Let f(x)=(2x^2+5x-7)/(x-1)
show that F(x) has a removable discontinuity at x=1 and determine what value for F(1) would make f(x) continuous at x=1
I'm not sure how to factor to solve for f(1)..
factoring the numerator ... 2x^2+5x-7 = (2x + 7) (x - 1)
F(x) = 2x + 7 ... F(1) = ?
the discontinuity is zero divided by zero
... (x - 1) / (x - 1) for f(1)
f(x) and F(x) are very similar, with an important difference
f(x) = 2x+7
everywhere except at x=1.
so, if we define f(1) = 9 then f(x) will be continuous everywhere.
To determine if a function has a removable discontinuity at a specific point, we need to check if the function is undefined at that point, but can be made continuous by assigning a specific value to it.
In this case, we need to analyze the function f(x) = (2x^2 + 5x - 7)/(x - 1) at x = 1.
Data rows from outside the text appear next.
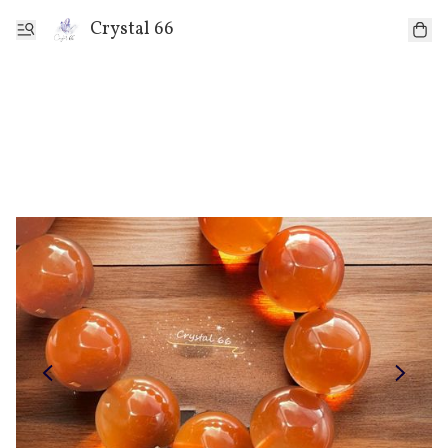
Crystal 66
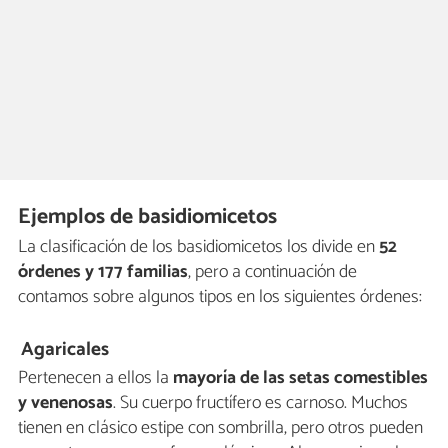
Ejemplos de basidiomicetos
La clasificación de los basidiomicetos los divide en
52
órdenes y 177 familias
, pero a continuación de
contamos sobre algunos tipos en los siguientes órdenes:
Agaricales
Pertenecen a ellos la
mayoría de las setas comestibles
y venenosas
. Su cuerpo fructífero es carnoso. Muchos
tienen en clásico estipe con sombrilla, pero otros pueden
Let's start by factoring the numerator of f(x):
f(x) = (2x^2 + 5x - 7)/(x - 1)
The numerator can be factored as:
f(x) = [(2x - 1)(x + 7)]/(x - 1)
Now we can see that the function is undefined at x = 1 because it would result in a division by zero.
To determine the value of F(1) that would make f(x) continuous at x = 1, we need to check if there is a common factor between the numerator and the denominator that can cancel out the (x - 1) term.
Looking at the factored numerator, we see that there is a common factor of (x - 1):
f(x) = [(2x - 1)(x + 7)]/(x - 1)
Now we can cancel out the (x - 1) term:
f(x) = (2x - 1)(x + 7)
The function f(x) is now defined for all x ≠ 1 and we have eliminated the removable discontinuity at x = 1.
To find the value of F(1) that would make f(x) continuous at x = 1, we substitute x = 1 into the simplified function:
F(1) = (2(1) - 1)(1 + 7)
= (2 - 1)(8)
= 1(8)
= 8
Therefore, the value of F(1) that would make f(x) continuous at x = 1 is 8.